• Task statement:
Show all lines from the records below in which the string "proyecto" is present.

• Records for the exercise:
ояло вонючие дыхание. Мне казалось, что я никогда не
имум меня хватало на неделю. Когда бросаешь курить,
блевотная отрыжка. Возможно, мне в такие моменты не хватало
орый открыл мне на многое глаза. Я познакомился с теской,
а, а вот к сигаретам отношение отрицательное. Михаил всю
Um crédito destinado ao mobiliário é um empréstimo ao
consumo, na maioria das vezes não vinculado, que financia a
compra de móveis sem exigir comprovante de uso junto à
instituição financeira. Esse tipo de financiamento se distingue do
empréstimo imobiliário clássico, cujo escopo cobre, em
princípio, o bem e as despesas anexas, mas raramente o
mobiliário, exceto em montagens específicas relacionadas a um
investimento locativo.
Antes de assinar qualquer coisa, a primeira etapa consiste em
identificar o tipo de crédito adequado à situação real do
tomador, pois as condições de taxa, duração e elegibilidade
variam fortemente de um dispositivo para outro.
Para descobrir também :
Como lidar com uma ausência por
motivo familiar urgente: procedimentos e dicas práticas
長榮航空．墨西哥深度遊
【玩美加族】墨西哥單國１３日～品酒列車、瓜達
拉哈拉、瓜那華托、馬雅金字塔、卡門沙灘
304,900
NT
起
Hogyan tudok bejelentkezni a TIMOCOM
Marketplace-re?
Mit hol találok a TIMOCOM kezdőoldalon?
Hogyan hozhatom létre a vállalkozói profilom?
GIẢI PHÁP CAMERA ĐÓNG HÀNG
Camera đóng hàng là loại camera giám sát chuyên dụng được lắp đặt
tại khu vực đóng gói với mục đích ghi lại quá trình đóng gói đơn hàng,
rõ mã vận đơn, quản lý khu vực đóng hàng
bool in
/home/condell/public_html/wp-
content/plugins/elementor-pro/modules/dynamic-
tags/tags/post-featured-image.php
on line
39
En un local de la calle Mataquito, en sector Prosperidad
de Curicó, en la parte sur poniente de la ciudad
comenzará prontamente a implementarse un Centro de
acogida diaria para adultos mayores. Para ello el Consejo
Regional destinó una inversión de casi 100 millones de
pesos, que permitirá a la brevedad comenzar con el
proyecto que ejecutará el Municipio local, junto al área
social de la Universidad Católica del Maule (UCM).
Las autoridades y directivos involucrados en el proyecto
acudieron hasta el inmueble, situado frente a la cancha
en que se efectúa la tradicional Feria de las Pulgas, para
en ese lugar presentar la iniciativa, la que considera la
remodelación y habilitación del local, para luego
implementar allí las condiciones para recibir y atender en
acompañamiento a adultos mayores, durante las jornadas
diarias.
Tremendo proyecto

• Result:
proyecto que ejecutará el Municipio local, junto al área
Las autoridades y directivos involucrados en el proyecto
Tremendo proyecto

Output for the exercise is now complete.